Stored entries
____________________

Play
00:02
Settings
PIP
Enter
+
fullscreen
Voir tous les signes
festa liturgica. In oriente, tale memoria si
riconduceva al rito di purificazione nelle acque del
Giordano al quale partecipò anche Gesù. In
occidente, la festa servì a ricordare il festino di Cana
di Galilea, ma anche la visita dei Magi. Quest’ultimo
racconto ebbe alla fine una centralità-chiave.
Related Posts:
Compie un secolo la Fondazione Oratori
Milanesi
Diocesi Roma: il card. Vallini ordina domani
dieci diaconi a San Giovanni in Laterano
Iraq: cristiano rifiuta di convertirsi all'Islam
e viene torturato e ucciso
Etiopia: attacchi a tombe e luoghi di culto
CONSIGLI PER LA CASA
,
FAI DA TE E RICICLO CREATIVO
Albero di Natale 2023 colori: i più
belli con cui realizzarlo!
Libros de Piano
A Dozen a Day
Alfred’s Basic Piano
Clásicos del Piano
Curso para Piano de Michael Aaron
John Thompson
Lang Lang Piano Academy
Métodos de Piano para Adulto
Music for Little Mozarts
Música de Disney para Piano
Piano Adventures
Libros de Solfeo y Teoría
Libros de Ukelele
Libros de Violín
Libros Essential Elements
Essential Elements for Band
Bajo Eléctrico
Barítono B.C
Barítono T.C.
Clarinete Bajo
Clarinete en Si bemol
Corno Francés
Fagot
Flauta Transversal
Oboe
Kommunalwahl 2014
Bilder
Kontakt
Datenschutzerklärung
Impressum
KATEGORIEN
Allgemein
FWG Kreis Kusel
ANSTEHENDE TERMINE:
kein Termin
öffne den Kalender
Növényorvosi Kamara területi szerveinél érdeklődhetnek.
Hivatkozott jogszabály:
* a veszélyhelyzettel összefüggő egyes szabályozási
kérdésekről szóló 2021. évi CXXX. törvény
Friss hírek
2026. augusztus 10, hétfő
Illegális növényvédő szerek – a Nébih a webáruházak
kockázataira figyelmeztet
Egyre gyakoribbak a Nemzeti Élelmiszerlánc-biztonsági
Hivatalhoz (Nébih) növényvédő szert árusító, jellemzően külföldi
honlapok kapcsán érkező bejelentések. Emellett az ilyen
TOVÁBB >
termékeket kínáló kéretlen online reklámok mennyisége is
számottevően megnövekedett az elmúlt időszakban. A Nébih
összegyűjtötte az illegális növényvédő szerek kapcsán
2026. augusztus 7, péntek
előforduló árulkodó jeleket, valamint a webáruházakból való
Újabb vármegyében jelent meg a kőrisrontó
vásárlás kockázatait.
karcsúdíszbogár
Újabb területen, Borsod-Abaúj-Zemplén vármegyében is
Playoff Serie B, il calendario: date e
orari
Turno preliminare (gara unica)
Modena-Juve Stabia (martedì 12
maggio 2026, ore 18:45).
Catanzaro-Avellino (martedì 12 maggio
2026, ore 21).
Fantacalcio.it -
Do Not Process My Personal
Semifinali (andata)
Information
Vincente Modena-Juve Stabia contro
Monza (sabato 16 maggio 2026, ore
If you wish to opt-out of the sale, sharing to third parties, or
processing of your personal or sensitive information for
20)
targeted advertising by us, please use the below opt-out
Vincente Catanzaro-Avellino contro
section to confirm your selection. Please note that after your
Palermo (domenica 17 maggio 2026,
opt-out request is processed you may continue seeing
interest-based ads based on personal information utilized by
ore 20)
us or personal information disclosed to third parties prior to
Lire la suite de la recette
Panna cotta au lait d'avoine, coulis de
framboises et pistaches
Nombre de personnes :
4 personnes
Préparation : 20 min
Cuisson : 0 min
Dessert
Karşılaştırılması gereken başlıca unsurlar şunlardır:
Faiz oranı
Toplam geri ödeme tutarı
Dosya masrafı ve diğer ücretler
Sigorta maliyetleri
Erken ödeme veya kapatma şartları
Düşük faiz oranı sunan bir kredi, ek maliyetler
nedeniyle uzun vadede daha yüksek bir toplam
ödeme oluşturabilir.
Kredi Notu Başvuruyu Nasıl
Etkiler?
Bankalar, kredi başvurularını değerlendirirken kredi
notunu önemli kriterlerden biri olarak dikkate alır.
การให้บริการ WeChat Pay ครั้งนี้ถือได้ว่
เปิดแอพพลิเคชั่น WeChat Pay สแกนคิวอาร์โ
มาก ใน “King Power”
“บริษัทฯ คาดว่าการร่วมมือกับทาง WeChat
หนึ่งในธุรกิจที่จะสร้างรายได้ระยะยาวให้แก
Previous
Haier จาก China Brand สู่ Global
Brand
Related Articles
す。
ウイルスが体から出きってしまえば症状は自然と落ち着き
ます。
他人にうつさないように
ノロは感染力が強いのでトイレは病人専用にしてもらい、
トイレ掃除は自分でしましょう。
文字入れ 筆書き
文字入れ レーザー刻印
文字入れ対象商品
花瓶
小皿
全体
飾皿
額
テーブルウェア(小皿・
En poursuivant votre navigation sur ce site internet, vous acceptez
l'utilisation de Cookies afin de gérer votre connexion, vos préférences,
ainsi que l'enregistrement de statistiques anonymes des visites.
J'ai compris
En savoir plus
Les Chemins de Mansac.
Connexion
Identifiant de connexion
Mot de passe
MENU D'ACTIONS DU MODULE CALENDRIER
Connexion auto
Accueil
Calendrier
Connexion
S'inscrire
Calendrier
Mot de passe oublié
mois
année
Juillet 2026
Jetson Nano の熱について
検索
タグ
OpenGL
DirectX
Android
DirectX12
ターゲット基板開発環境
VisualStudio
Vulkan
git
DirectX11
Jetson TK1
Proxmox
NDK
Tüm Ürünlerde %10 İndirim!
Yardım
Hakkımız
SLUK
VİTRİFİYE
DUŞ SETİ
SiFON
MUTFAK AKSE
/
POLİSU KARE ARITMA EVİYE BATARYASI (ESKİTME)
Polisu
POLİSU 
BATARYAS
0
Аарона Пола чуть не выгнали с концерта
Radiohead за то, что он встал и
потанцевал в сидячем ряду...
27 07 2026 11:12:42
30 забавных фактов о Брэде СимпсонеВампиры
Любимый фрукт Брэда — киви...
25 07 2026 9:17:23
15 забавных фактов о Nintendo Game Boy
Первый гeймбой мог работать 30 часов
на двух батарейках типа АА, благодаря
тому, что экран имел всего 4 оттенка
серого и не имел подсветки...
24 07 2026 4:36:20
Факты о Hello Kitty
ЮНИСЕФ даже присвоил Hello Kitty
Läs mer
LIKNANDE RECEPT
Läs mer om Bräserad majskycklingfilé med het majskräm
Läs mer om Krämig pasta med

____________________

- Assignment
Reproduce every line of the data above word for word.

- Exercise response
Play
00:02
Settings
PIP
Enter
+
fullscreen
Voir tous les signes
festa liturgica. In oriente, tale memoria si
riconduceva al rito di purificazione nelle acque del
Giordano al quale partecipò anche Gesù. In
occidente, la festa servì a ricordare il festino di Cana
di Galilea, ma anche la visita dei Magi. Quest’ultimo
racconto ebbe alla fine una centralità-chiave.
Related Posts:
Compie un secolo la Fondazione Oratori
Milanesi
Diocesi Roma: il card. Vallini ordina domani
dieci diaconi a San Giovanni in Laterano
Iraq: cristiano rifiuta di convertirsi all'Islam
e viene torturato e ucciso
Etiopia: attacchi a tombe e luoghi di culto
CONSIGLI PER LA CASA
,
FAI DA TE E RICICLO CREATIVO
Albero di Natale 2023 colori: i più
belli con cui realizzarlo!
Libros de Piano
A Dozen a Day
Alfred’s Basic Piano
Clásicos del Piano
Curso para Piano de Michael Aaron
John Thompson
Lang Lang Piano Academy
Métodos de Piano para Adulto
Music for Little Mozarts
Música de Disney para Piano
Piano Adventures
Libros de Solfeo y Teoría
Libros de Ukelele
Libros de Violín
Libros Essential Elements
Essential Elements for Band
Bajo Eléctrico
Barítono B.C
Barítono T.C.
Clarinete Bajo
Clarinete en Si bemol
Corno Francés
Fagot
Flauta Transversal
Oboe
Kommunalwahl 2014
Bilder
Kontakt
Datenschutzerklärung
Impressum
KATEGORIEN
Allgemein
FWG Kreis Kusel
ANSTEHENDE TERMINE:
kein Termin
öffne den Kalender
Növényorvosi Kamara területi szerveinél érdeklődhetnek.
Hivatkozott jogszabály:
* a veszélyhelyzettel összefüggő egyes szabályozási
kérdésekről szóló 2021. évi CXXX. törvény
Friss hírek
2026. augusztus 10, hétfő
Illegális növényvédő szerek – a Nébih a webáruházak
kockázataira figyelmeztet
Egyre gyakoribbak a Nemzeti Élelmiszerlánc-biztonsági
Hivatalhoz (Nébih) növényvédő szert árusító, jellemzően külföldi
honlapok kapcsán érkező bejelentések. Emellett az ilyen
TOVÁBB >
termékeket kínáló kéretlen online reklámok mennyisége is
számottevően megnövekedett az elmúlt időszakban. A Nébih
összegyűjtötte az illegális növényvédő szerek kapcsán
2026. augusztus 7, péntek
előforduló árulkodó jeleket, valamint a webáruházakból való
Újabb vármegyében jelent meg a kőrisrontó
vásárlás kockázatait.
karcsúdíszbogár
Újabb területen, Borsod-Abaúj-Zemplén vármegyében is
Playoff Serie B, il calendario: date e
orari
Turno preliminare (gara unica)
Modena-Juve Stabia (martedì 12
maggio 2026, ore 18:45).
Catanzaro-Avellino (martedì 12 maggio
2026, ore 21).
Fantacalcio.it -
Do Not Process My Personal
Semifinali (andata)
Information
Vincente Modena-Juve Stabia contro
Monza (sabato 16 maggio 2026, ore
If you wish to opt-out of the sale, sharing to third parties, or
processing of your personal or sensitive information for
20)
targeted advertising by us, please use the below opt-out
Vincente Catanzaro-Avellino contro
section to confirm your selection. Please note that after your
Palermo (domenica 17 maggio 2026,
opt-out request is processed you may continue seeing
interest-based ads based on personal information utilized by
ore 20)
us or personal information disclosed to third parties prior to
Lire la suite de la recette
Panna cotta au lait d'avoine, coulis de
framboises et pistaches
Nombre de personnes :
4 personnes
Préparation : 20 min
Cuisson : 0 min
Dessert
Karşılaştırılması gereken başlıca unsurlar şunlardır:
Faiz oranı
Toplam geri ödeme tutarı
Dosya masrafı ve diğer ücretler
Sigorta maliyetleri
Erken ödeme veya kapatma şartları
Düşük faiz oranı sunan bir kredi, ek maliyetler
nedeniyle uzun vadede daha yüksek bir toplam
ödeme oluşturabilir.
Kredi Notu Başvuruyu Nasıl
Etkiler?
Bankalar, kredi başvurularını değerlendirirken kredi
notunu önemli kriterlerden biri olarak dikkate alır.
การให้บริการ WeChat Pay ครั้งนี้ถือได้ว่
เปิดแอพพลิเคชั่น WeChat Pay สแกนคิวอาร์โ
มาก ใน “King Power”
“บริษัทฯ คาดว่าการร่วมมือกับทาง WeChat
หนึ่งในธุรกิจที่จะสร้างรายได้ระยะยาวให้แก
Previous
Haier จาก China Brand สู่ Global
Brand
Related Articles
す。
ウイルスが体から出きってしまえば症状は自然と落ち着き
ます。
他人にうつさないように
ノロは感染力が強いのでトイレは病人専用にしてもらい、
トイレ掃除は自分でしましょう。
文字入れ 筆書き
文字入れ レーザー刻印
文字入れ対象商品
花瓶
小皿
全体
飾皿
額
テーブルウェア(小皿・
En poursuivant votre navigation sur ce site internet, vous acceptez
l'utilisation de Cookies afin de gérer votre connexion, vos préférences,
ainsi que l'enregistrement de statistiques anonymes des visites.
J'ai compris
En savoir plus
Les Chemins de Mansac.
Connexion
Identifiant de connexion
Mot de passe
MENU D'ACTIONS DU MODULE CALENDRIER
Connexion auto
Accueil
Calendrier
Connexion
S'inscrire
Calendrier
Mot de passe oublié
mois
année
Juillet 2026
Jetson Nano の熱について
検索
タグ
OpenGL
DirectX
Android
DirectX12
ターゲット基板開発環境
VisualStudio
Vulkan
git
DirectX11
Jetson TK1
Proxmox
NDK
Tüm Ürünlerde %10 İndirim!
Yardım
Hakkımız
SLUK
VİTRİFİYE
DUŞ SETİ
SiFON
MUTFAK AKSE
/
POLİSU KARE ARITMA EVİYE BATARYASI (ESKİTME)
Polisu
POLİSU 
BATARYAS
0
Аарона Пола чуть не выгнали с концерта
Radiohead за то, что он встал и
потанцевал в сидячем ряду...
27 07 2026 11:12:42
30 забавных фактов о Брэде СимпсонеВампиры
Любимый фрукт Брэда — киви...
25 07 2026 9:17:23
15 забавных фактов о Nintendo Game Boy
Первый гeймбой мог работать 30 часов
на двух батарейках типа АА, благодаря
тому, что экран имел всего 4 оттенка
серого и не имел подсветки...
24 07 2026 4:36:20
Факты о Hello Kitty
ЮНИСЕФ даже присвоил Hello Kitty
Läs mer
LIKNANDE RECEPT
Läs mer om Bräserad majskycklingfilé med het majskräm
Läs mer om Krämig pasta med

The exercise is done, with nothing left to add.